I’ve had such a joyous first week in Cambodia! In the interest of time, I will do bullet points instead (apologies for no pictures):
Just finished submitting my last piece of work for my consultancy! Finally done. This experience has been rewarding, yet challenging for a number of reasons, which are better shared in person. However, what I’ll say is that this work has made me reevaluate my role as a Vietnamese American engaging in NGO and/or international development work in Vietnam and how I want to position myself in the future.
As a child of Vietnamese refugees and a part of the Southeast Asian diaspora, I was raised with a particular perspective governed by a specific historical context, but my being in Vietnam is an attempt to understand and be part of the process of healing and reconciliation. Personally, Vietnam has been such an uplifting experience, but professionally, my competency, character, and value have been questioned in unnecessary and hurtful ways—mainly stemming from the fact that I am Viet Kieu. But that experience can’t exactly be divorced from the personal aspect because my work is personal. Some people will argue that this predicament comes with the territory, that’s even expected in Vietnam, but I want to push back on that assumption and question why is that still the case and what are the implications in the long run for overseas Vietnamese who want to contribute to Vietnam in a meaningful and sustainable way. I’ll continue to ponder this…
In any case, I am all packed to embark on my trip to Cambodia, Malaysia, and Indonesia tomorrow! While I am excited for this upcoming adventure, I was beginning to feel nostalgic about leaving Vietnam the other day. I came home from an all day workshop and joined my cousins and aunt, who were already sitting outside the house on the sidewalk—chatting, gossiping, laughing. The weather was faintly humid, but the stickiness was alleviated by a slight breeze. The sun was setting against a dusty pink sky. Other neighbors walked around and engaged in small banter. In this simplicity and surrounded by family and laughter, I began to miss Vietnam, even while still being in Vietnam.
Despite that, I’m also very looking forward to relaxation, new surprises, and self-growth on this trip, as well as finishing three books that I’ve started but have yet to finish.

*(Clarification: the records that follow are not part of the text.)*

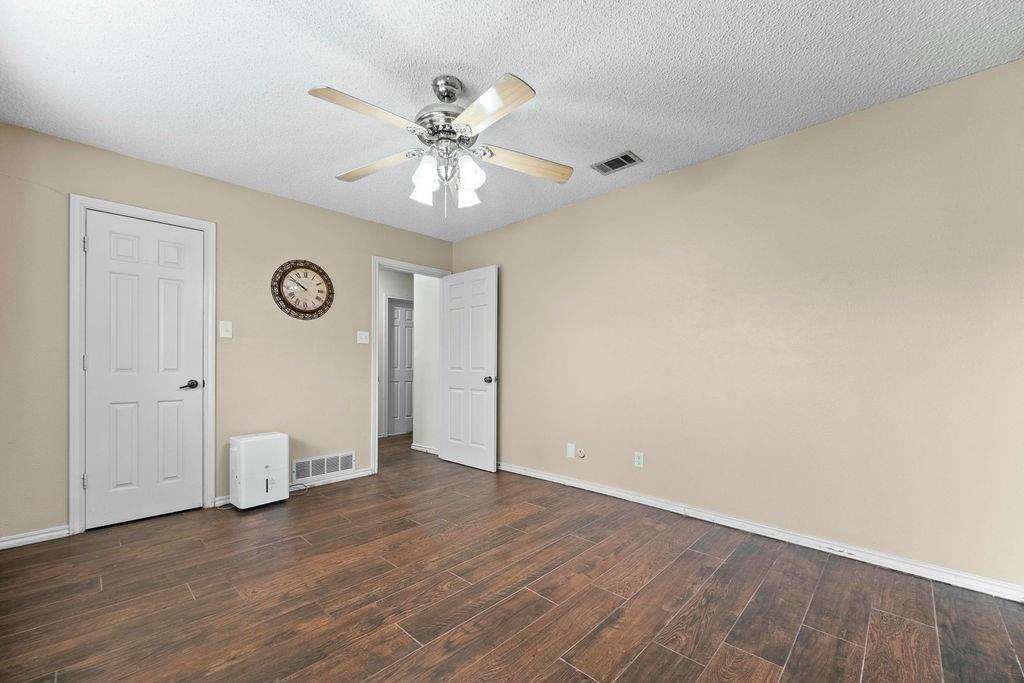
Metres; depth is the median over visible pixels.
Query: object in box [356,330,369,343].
light switch
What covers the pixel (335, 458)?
wall vent
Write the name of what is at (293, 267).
wall clock
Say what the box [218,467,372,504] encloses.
baseboard
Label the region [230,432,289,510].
dehumidifier
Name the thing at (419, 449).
baseboard
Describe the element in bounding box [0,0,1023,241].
ceiling
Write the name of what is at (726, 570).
floor
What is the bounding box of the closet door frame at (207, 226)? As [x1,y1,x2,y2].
[68,194,216,534]
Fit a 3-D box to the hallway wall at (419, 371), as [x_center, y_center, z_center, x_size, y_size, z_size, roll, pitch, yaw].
[-0.943,0.009,4.784,0.697,2.433,0.124,0,0,44]
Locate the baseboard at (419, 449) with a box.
[411,443,439,454]
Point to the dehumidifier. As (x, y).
(277, 466)
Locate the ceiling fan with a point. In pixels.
(491, 154)
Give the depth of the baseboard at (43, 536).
2.36 m
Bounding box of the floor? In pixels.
[0,431,1023,682]
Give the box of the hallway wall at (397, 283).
[377,268,413,441]
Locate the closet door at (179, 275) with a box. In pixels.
[83,210,206,530]
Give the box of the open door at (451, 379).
[439,266,497,471]
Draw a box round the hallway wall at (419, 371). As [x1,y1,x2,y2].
[411,274,440,453]
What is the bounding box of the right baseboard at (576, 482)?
[497,461,1023,601]
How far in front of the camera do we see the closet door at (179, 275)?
2.70 m
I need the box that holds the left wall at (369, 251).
[0,121,455,544]
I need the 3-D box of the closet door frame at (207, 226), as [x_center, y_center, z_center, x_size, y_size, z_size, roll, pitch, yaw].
[-2.514,0.096,2.747,0.126,2.118,0.743,0,0,44]
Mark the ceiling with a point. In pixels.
(526, 66)
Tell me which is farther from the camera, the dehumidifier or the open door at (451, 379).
the open door at (451, 379)
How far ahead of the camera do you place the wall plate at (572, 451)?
3.42 m
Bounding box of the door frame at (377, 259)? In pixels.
[372,256,449,473]
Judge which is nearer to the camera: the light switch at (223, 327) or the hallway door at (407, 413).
the light switch at (223, 327)
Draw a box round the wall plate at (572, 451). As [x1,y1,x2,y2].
[566,442,575,458]
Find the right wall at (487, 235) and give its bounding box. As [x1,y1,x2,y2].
[452,57,1023,592]
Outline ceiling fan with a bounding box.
[310,70,572,217]
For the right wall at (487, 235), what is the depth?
2.32 m
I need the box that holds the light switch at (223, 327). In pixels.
[219,320,232,337]
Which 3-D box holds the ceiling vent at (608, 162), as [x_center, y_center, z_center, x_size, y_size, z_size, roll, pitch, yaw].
[0.719,-1.282,2.755,0.300,0.011,0.188,0,0,44]
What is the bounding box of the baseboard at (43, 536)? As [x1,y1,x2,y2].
[0,524,69,548]
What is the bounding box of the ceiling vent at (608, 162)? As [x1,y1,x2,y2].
[591,150,642,174]
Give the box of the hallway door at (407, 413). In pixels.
[387,299,413,436]
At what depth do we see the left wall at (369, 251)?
2.96 m
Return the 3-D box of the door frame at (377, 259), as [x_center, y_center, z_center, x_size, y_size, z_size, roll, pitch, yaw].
[-1.064,0.140,4.187,0.150,2.095,0.923,0,0,44]
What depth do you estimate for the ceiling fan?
1.88 m
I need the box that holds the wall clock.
[272,259,334,318]
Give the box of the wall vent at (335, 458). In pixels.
[292,451,355,480]
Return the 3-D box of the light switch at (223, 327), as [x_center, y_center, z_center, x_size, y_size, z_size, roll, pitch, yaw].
[-2.179,-0.151,3.036,0.019,0.122,0.075,0,0,44]
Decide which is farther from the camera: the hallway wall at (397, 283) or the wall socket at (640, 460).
the hallway wall at (397, 283)
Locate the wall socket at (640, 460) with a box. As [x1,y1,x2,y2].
[634,451,643,467]
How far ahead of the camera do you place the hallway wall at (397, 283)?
5.77 m
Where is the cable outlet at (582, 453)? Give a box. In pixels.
[576,447,585,458]
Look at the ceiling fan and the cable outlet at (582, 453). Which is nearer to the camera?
the ceiling fan

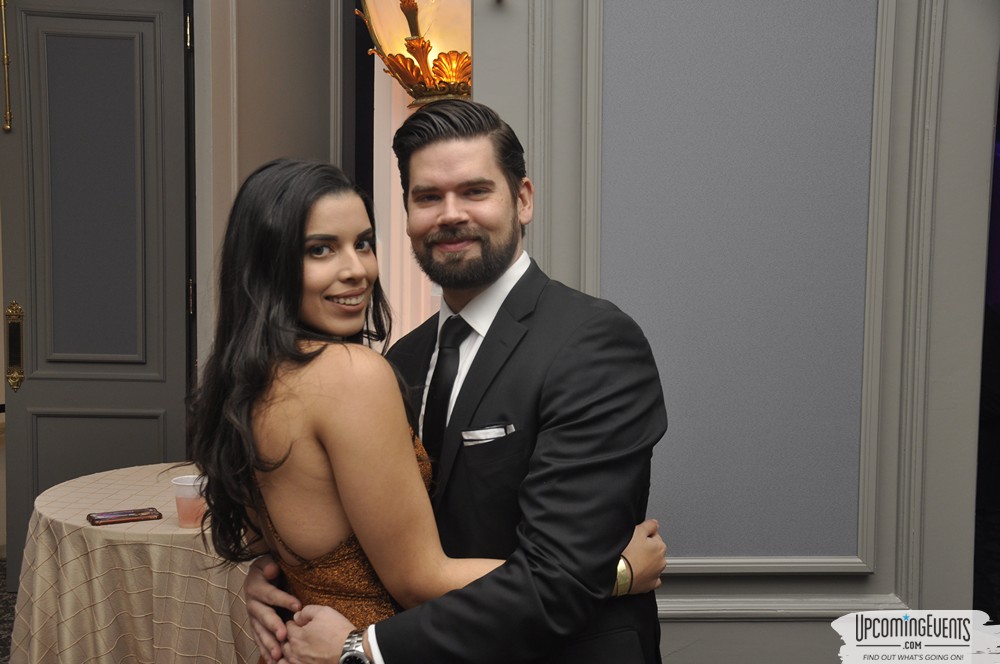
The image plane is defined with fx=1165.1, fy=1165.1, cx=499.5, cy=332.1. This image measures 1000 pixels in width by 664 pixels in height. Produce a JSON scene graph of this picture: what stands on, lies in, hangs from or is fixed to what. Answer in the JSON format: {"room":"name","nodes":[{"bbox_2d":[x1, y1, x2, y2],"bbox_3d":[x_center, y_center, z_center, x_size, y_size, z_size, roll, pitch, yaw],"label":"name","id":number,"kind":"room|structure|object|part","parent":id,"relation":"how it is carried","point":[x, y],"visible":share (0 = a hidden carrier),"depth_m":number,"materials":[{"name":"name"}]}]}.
{"room":"event hall","nodes":[
{"label":"event hall","id":0,"kind":"room"},
{"bbox_2d":[0,557,15,663],"bbox_3d":[-0.923,1.219,2.937,6.392,0.099,5.841,0,5,-1],"label":"floor","id":1,"kind":"structure","parent":0,"point":[0,587],"depth_m":4.33,"materials":[{"name":"carpet"}]},
{"bbox_2d":[10,460,256,663],"bbox_3d":[-0.854,0.807,3.225,1.024,0.682,1.029,0,5,-1],"label":"round table","id":2,"kind":"object","parent":1,"relation":"on","point":[90,527],"visible":0.7,"depth_m":2.89,"materials":[{"name":"beige fabric"}]},
{"bbox_2d":[86,506,162,525],"bbox_3d":[-0.971,0.475,3.014,0.180,0.013,0.090,-3,6,-29],"label":"smartphone","id":3,"kind":"object","parent":2,"relation":"on","point":[104,519],"visible":0.98,"depth_m":3.00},
{"bbox_2d":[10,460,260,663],"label":"tablecloth","id":4,"kind":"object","parent":2,"relation":"on","point":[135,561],"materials":[{"name":"beige fabric"}]},
{"bbox_2d":[171,474,207,528],"bbox_3d":[-0.775,0.427,2.939,0.098,0.124,0.095,0,5,-1],"label":"plastic cup","id":5,"kind":"object","parent":2,"relation":"on","point":[177,482],"visible":0.88,"depth_m":2.91,"materials":[{"name":"clear plastic"}]},
{"bbox_2d":[191,157,663,661],"bbox_3d":[-0.124,0.427,1.955,0.661,1.403,0.531,0,5,-1],"label":"woman","id":6,"kind":"object","parent":1,"relation":"on","point":[253,318],"visible":0.76,"depth_m":1.78},
{"bbox_2d":[240,102,668,663],"bbox_3d":[-0.068,0.379,2.058,0.652,1.559,0.608,0,5,-1],"label":"man","id":7,"kind":"object","parent":1,"relation":"on","point":[609,572],"visible":0.91,"depth_m":1.90},
{"bbox_2d":[461,422,514,445],"bbox_3d":[-0.018,0.172,1.970,0.068,0.026,0.033,-1,5,-19],"label":"pocket square","id":8,"kind":"object","parent":7,"relation":"in","point":[486,434],"visible":0.78,"depth_m":1.97,"materials":[{"name":"white fabric"}]},
{"bbox_2d":[190,0,359,380],"bbox_3d":[-0.860,-0.626,4.410,0.371,3.183,0.665,0,5,-1],"label":"wall","id":9,"kind":"structure","parent":0,"point":[325,57],"depth_m":4.32,"materials":[{"name":"paint"}]},
{"bbox_2d":[0,0,192,577],"bbox_3d":[-1.527,-0.185,4.394,0.796,2.395,0.120,0,5,-1],"label":"door","id":10,"kind":"structure","parent":9,"relation":"in","point":[175,362],"depth_m":4.39,"materials":[{"name":"grey paint"}]},
{"bbox_2d":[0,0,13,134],"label":"door handle","id":11,"kind":"object","parent":10,"relation":"attached to","point":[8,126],"visible":0.98,"depth_m":4.38,"materials":[{"name":"gold metal"}]},
{"bbox_2d":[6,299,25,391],"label":"door handle","id":12,"kind":"object","parent":10,"relation":"attached to","point":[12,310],"visible":0.95,"depth_m":4.49,"materials":[{"name":"gold metal"}]},
{"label":"hinge","id":13,"kind":"part","parent":10,"relation":"part of","materials":[{"name":"gold metal"}]},
{"bbox_2d":[374,52,441,348],"bbox_3d":[-0.259,-0.505,4.382,0.559,2.920,0.204,0,5,-1],"label":"curtain","id":14,"kind":"object","parent":9,"relation":"attached to","point":[374,132],"visible":0.18,"depth_m":4.38,"materials":[{"name":"fabric"}]},
{"bbox_2d":[356,0,472,106],"bbox_3d":[-0.183,-1.265,3.553,0.549,1.216,0.546,0,5,-1],"label":"wall lamp","id":15,"kind":"object","parent":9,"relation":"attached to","point":[413,12],"visible":0.71,"depth_m":3.47,"materials":[{"name":"gold metal"}]},
{"bbox_2d":[470,0,999,663],"bbox_3d":[0.557,-0.404,2.421,1.410,3.182,0.196,0,5,-1],"label":"paneled wall","id":16,"kind":"structure","parent":0,"point":[811,626],"depth_m":2.42,"materials":[{"name":"grey paint"}]},
{"bbox_2d":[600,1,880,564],"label":"wall panel","id":17,"kind":"object","parent":16,"relation":"attached to","point":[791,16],"visible":0.89,"depth_m":2.39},
{"bbox_2d":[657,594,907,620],"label":"wall molding","id":18,"kind":"structure","parent":16,"relation":"attached to","point":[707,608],"depth_m":2.46,"materials":[{"name":"grey paint"}]}
]}

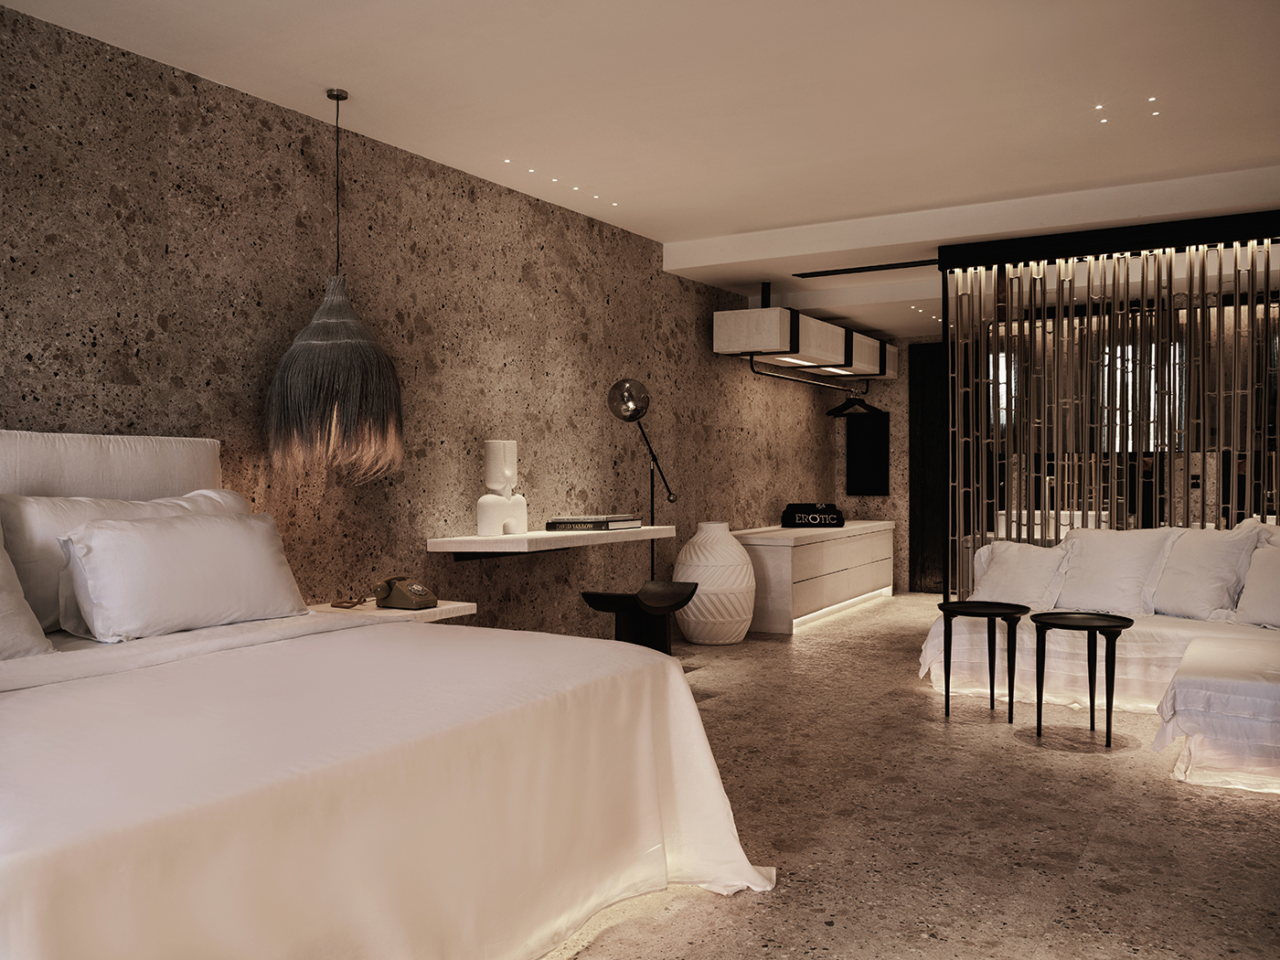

Leaving India: My Family’s Journey from Five Villages to Five Continents by Minal Hajratwala
Poverty Capital: Microfinance and the Making of Development by Anaya Roy
The Art of Happiness by the Dalai Lama and Howard Cutler
I also just added the audiobook version of The Alchemist by Paulo Coelho to my ipod. With my yoga mat, running shoes, journal, and camera tripod, I think I have the right amount of tools to keep me balanced. Aside from my own self-care, what I appreciate about traveling is the opportunity to meet amazing souls along the way.
I won’t be bringing my laptop along, so no picture updates for awhile, but I’ll update my blog when I can to let you know how I’m doing!